* [作業内容]
下にある地震調査研究についての文章から、「推進本部政策委員会は、本年6月16日に」で始まる段落を選んでください。主な事実を残し、箇条書きで簡潔にまとめてください。

* [提示文]
____________________
推進本部政策委員会は、「地震に関する基盤的調査観測等の計画について」の中で、調査観測結果の収集、処理、提供等の流通については、データセンター機能を整備して、円滑に実施していくことが望ましいとした。地震に関する調査観測結果等については、地震防災対策特別措置法に基づき、気象庁(地域地震情報センター)における収集を促進するとともに、推進本部において、これら調査観測結果の分析及び総合的な評価を有効に行えるよう、体制の整備を行うことが必要である。さらに、地震による被害の軽減と地震現象の理解に資するためには、国、地方公共団体の地震防災関係機関、一般国民、研究者が、調査観測結果、研究成果等を得ることを可能とする流通体制の整備が不可欠である。
推進本部政策委員会は、本年6月16日に「地震調査研究推進本部における広報の在り方について」を決定した。この中で、推進本部は、「地震との共存」意識の国民への定着を基本目標とし、地震についての基礎知識の普及、長期的な地震発生の可能性の評価についての広報、発生した地震についての情報の迅速な広報を、地震による被害の軽減に資するために効果的に行う必要があるとした。
____________________
* [コレクションから取り出した項目]
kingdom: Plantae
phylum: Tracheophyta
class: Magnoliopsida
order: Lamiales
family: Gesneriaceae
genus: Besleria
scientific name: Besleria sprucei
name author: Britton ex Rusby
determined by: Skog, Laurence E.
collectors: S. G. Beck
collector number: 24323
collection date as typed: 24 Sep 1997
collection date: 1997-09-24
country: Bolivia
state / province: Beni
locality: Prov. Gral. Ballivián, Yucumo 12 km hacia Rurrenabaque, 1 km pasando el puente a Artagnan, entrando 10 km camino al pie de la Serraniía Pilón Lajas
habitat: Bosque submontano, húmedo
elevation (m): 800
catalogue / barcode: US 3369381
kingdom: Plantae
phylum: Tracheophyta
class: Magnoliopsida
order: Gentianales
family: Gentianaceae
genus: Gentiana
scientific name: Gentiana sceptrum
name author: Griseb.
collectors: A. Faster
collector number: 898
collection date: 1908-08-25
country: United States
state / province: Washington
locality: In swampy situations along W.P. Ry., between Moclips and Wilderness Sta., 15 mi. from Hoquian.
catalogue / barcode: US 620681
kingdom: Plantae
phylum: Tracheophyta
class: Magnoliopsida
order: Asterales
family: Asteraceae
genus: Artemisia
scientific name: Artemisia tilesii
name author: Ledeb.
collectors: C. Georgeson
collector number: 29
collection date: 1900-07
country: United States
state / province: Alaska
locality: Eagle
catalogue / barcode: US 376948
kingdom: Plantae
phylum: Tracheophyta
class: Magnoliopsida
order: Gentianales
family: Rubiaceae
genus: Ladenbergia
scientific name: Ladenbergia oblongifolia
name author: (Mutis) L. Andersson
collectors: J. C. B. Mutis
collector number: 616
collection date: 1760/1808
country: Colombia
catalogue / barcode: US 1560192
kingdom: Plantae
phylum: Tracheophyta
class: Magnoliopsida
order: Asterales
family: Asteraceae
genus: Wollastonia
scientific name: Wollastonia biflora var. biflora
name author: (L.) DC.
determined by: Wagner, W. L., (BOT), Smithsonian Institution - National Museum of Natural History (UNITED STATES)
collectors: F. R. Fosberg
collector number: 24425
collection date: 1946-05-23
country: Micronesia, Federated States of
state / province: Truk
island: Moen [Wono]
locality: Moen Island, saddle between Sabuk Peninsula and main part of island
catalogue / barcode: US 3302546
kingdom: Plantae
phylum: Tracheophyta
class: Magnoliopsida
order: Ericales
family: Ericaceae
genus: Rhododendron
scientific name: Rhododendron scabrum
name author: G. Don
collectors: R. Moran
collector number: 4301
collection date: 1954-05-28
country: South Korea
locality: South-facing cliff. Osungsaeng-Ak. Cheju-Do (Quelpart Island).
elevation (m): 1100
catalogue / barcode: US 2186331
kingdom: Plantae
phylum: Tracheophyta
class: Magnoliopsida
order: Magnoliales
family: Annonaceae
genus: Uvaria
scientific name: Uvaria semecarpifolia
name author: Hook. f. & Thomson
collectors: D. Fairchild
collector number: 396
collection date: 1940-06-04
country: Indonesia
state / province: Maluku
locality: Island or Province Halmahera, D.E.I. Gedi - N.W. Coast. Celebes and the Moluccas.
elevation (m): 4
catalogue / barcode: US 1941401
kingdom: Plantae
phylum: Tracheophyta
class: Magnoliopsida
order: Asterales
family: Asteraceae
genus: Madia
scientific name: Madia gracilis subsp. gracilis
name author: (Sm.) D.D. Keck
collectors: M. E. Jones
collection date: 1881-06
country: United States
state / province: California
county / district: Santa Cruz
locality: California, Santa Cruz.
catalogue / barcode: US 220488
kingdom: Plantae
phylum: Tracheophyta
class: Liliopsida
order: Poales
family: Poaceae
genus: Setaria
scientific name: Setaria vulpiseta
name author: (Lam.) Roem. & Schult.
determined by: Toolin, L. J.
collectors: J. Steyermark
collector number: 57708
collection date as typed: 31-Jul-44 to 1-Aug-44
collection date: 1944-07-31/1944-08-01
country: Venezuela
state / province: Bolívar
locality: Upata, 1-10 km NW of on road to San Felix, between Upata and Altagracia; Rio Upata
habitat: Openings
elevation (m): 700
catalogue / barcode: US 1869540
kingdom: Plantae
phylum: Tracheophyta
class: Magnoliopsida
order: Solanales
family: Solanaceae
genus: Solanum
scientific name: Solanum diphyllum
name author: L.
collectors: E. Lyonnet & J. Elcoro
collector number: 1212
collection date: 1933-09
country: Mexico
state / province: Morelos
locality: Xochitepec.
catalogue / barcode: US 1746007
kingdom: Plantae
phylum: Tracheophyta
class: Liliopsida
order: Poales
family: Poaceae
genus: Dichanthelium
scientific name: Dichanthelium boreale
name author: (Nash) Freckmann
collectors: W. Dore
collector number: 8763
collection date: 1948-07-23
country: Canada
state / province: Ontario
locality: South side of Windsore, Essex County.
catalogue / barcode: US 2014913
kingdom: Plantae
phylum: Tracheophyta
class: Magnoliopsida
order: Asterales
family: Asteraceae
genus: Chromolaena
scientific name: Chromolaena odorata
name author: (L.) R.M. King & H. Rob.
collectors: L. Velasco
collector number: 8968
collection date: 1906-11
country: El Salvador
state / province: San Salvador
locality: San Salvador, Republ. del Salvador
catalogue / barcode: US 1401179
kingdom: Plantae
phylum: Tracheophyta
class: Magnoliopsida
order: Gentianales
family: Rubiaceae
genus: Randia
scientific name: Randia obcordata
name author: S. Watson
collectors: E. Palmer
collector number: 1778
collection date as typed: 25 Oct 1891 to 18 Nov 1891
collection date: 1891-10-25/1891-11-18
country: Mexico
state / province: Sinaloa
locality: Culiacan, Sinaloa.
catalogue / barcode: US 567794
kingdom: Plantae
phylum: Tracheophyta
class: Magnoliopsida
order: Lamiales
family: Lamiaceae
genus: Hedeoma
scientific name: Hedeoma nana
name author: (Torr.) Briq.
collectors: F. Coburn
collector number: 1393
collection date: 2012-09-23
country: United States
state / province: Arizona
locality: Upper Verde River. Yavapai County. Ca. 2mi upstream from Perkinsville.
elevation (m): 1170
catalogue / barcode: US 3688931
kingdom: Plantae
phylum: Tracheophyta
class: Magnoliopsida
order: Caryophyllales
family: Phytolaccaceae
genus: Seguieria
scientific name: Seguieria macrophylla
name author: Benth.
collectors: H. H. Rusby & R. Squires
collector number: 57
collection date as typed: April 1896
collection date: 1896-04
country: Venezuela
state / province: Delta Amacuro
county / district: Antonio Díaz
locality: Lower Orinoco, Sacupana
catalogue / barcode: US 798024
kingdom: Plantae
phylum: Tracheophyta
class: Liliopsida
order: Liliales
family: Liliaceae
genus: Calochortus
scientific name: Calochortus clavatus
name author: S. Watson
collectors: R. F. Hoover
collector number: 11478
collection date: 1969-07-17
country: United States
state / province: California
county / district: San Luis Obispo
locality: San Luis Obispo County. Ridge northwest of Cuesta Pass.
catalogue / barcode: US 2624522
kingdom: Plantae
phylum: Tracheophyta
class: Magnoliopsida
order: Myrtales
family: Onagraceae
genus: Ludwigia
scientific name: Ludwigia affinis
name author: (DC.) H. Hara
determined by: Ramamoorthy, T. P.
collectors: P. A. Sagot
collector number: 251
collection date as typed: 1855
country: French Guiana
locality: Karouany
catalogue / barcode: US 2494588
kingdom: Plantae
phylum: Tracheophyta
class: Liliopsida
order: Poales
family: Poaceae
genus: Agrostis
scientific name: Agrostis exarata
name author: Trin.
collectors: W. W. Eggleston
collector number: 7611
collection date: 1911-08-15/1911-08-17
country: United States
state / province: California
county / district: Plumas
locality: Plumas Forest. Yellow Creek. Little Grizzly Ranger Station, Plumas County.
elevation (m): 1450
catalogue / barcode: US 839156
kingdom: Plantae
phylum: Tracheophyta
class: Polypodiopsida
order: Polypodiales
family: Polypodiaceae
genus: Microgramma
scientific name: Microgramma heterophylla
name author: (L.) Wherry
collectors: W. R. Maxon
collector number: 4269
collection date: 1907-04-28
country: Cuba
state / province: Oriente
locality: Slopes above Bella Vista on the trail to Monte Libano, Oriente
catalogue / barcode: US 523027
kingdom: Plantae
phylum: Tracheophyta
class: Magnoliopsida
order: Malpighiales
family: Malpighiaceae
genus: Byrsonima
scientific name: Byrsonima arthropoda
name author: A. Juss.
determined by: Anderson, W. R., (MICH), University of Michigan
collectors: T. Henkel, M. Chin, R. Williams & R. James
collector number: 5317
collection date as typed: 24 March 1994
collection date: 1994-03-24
____________________
* [解答]
- 推進本部政策委員会は、本年6月16日に「地震調査研究推進本部における広報の在り方について」を決定した。
- 推進本部の基本目標は、「地震との共存」意識を国民に定着させることである。
- 地震による被害の軽減に資するため、次の広報を効果的に行う必要がある。
  - 地震についての基礎知識の普及
  - 長期的な地震発生の可能性の評価についての広報
  - 発生した地震についての情報の迅速な広報